96.- Ses grands secrets, en effet, il avait pour habitude de ne jamais ou guère les confier, car il craignait de les voir divulguer (ce que font tous les préférés pour montrer combien ils sont spécialement aimés) et de porter ainsi préjudice à la grâce qu’il avait reçue. Il gardait toujours en son cœur cette parole du prophète qui revenait souvent sur ses lèvres : « En mon cœur j’ai caché tes promesses pour ne point pécher contre toi  ! » Il avait convenu avec ses frères et fils de réciter ce verset chaque fois qu’il désirerait interrompre sa conversation avec des gens venus pour le voir : à ce signal, les frères leur donnaient aussitôt congé poliment.

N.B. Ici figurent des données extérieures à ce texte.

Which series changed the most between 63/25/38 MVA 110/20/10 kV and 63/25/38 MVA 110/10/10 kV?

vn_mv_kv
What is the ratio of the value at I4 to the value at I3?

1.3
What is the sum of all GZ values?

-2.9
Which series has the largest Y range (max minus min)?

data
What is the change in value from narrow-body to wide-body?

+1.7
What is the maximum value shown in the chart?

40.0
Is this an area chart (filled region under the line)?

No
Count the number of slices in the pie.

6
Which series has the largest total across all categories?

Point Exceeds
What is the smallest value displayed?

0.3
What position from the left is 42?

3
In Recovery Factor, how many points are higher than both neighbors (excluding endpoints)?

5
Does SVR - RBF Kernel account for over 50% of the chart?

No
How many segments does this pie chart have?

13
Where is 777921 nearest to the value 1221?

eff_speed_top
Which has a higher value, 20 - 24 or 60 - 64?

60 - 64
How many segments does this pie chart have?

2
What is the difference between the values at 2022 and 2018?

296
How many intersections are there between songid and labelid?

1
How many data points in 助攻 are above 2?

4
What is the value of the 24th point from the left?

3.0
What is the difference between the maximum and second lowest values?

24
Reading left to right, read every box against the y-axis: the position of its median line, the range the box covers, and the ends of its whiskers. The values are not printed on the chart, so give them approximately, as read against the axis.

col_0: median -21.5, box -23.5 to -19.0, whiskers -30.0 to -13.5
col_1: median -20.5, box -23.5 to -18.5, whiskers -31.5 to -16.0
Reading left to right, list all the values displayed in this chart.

Il avait en effet expérimenté le tort qu’on se fait en livrant tout à tout le monde ; n’est pas « spirituel » celui qui n’a pas de vie intérieure plus profonde et plus parfaite que celle qui se manifeste sur le visage, celui qui, du premier abord, peut être jaugé par les hommes sur son apparence. Il avait d’ailleurs bien remarqué que certains étaient d’accord avec lui en sa présence, mais, au fond, pensaient tout autrement, applaudissant devant lui, riant de lui derrière son dos, et ces gens-là avaient parfois influencé son jugement et lui avaient rendu suspects, pour un temps, des hommes sans reproche. Car la méchanceté cherche souvent à noircir ce qui est pur, et parce que le mensonge est devenu un vice commun, on ne croit plus à la sincérité de quelques-uns.